Excerpted text:
※ ※ ※

Tuesday, October 30, 2007

Update

The egg retrieval went good. We got there at 10 am and they took us to our own room. They started prepping me right away. The bad part was once the IV needle was in I became faint and they had to lower my bed which helped. Once I got in the procedure room things happened fast. The nurses, doctors and medical assistants were efficient, personable and very informative. They got me in the bed, gave me oxygen, put me in these crazy stir-ups (not your typical stir-ups) and then started the drugs. The good, sweet, wonderful drugs. I was conscious but sedated. The doctors came in and I started talking football to one of them and then I don't remember much. I felt two little pinches as he was puncturing the wall to get to the eggs. That is all I remember. I was back in my room with Jaime in no time. I was so drugged up, my blood pressure was as low as 87/43. They nurses checked on me every 5 minutes. Dr. Sherbahn came in to report they got 6 eggs; not bad, not great but good. The nurses had to give us our finally instructions and we were on our way home. I was a little nauseous on the way home but once I got on my couch I started feeling better, just some slight cramps.

Today was got the fertilization report. Of the 6 eggs, 5 were good and they were able to ICSI the five (inject sperm directly into the egg) and 4 fertilized. Tentative embryo transfer set is set for Thursday.

※ ※ ※

Page-level text extractions:
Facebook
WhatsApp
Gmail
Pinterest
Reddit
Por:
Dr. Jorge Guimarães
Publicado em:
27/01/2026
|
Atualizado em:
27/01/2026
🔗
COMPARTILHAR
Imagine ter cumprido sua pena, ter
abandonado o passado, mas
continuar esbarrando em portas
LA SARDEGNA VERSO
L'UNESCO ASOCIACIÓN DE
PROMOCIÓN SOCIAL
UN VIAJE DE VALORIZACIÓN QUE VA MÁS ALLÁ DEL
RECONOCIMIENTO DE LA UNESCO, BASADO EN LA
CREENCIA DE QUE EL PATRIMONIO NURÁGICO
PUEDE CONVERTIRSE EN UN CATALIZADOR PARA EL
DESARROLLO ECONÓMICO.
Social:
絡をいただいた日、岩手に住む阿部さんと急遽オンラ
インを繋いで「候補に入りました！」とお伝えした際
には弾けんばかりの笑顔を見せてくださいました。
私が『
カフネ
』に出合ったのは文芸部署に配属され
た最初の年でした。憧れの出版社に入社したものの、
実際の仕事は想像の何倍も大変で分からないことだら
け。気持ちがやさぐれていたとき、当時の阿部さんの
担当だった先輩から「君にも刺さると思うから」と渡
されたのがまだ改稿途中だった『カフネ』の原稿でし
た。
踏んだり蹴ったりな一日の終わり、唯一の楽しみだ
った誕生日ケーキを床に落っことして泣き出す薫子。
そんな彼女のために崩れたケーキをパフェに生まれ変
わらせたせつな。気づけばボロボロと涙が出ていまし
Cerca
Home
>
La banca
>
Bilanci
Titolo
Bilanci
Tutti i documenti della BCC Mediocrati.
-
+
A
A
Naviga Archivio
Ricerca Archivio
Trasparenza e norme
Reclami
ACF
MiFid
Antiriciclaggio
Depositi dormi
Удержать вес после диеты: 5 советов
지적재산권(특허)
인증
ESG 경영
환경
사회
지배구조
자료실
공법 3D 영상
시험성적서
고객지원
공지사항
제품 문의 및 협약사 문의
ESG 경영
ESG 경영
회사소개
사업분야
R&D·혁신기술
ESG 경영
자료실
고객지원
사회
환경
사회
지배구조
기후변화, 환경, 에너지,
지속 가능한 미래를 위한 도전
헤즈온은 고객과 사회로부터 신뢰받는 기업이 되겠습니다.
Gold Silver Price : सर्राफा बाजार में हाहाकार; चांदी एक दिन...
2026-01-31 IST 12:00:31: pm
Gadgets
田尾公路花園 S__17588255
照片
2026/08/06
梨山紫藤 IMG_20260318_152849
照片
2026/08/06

※ ※ ※

Activities:
1. Write out the part of the egg retrieval blog post starting at "Today was got" and ending at "set for Thursday.".
2. Write what comes next in the egg retrieval blog post, picking up after its final sentence.

Results for the exercise:
1.
Today was got the fertilization report. Of the 6 eggs, 5 were good and they were able to ICSI the five (inject sperm directly into the egg) and 4 fertilized. Tentative embryo transfer set is set for Thursday.

2.
I'm happy and sad. I'm happy to know I have good eggs. I'm happy to know that my eggs and his sperm can fertilize. But I'm sad that we are doing a three day transfer vs. a five day transfer. Usually a five day transfer has higher success rates. I'm also sad that we only got 6 eggs. Some women can get 20 or 30! But it's all numbers and it can get very overwhelming. I have to just stop thinking about it and continue to do what I can do to make this work. I have to let go, and trust the doctors and God.

So my feelings today were:
  • Great! They fertilized 4 eggs.
  • Only 4?
  • Why can't I get pregnant, I'm healthy, I take care of my body, I want a baby. I'm sick of people around me getting pregnant that aren't even planning it!
  • OK, at least we know my eggs are good.
  • We do have two more chances if this doesn't work.
  • God is in control.
  • I can't believe I have to get a 1 1/2 inch needle shoved into my rear tonight.
  • Wow, right now down in Gurnee, IL our babies are being created in a dish. Our babies. A piece of me and Jaime.
  • Just pray hard for strong embryos.
I'll let you know tomorrow how bad that progesterone shot really is. Ugh.

6 comments:

Melanie said...

Sounds like everything went well. I really enjoy reading your blog. It is extremely helpful to know I am not alone.

Unknown said...

Hey... it only takes one embroyo to work right? Don't get too down... this is all going to work out for you!

Let me know how that shot is... I have to start my stims next week! I have had those before... but not that progesterone shot. I didn't have those with the IUI superovulation cycles.

Good luck to you!

Anonymous said...

Oooh! I know there are some drawbacks, but this sounds very positive! I prayed for you last night and will continue to. Just remember, you may "only" have 4 embryos, but it just takes one good one to stick. Even if you had 30, it just takes one. Good luck!!

Erin said...

Wow. What a crazy process. I wish you all the best and I'll keep praying. I already can't wait for more updates!!!!

I think I'm dying. said...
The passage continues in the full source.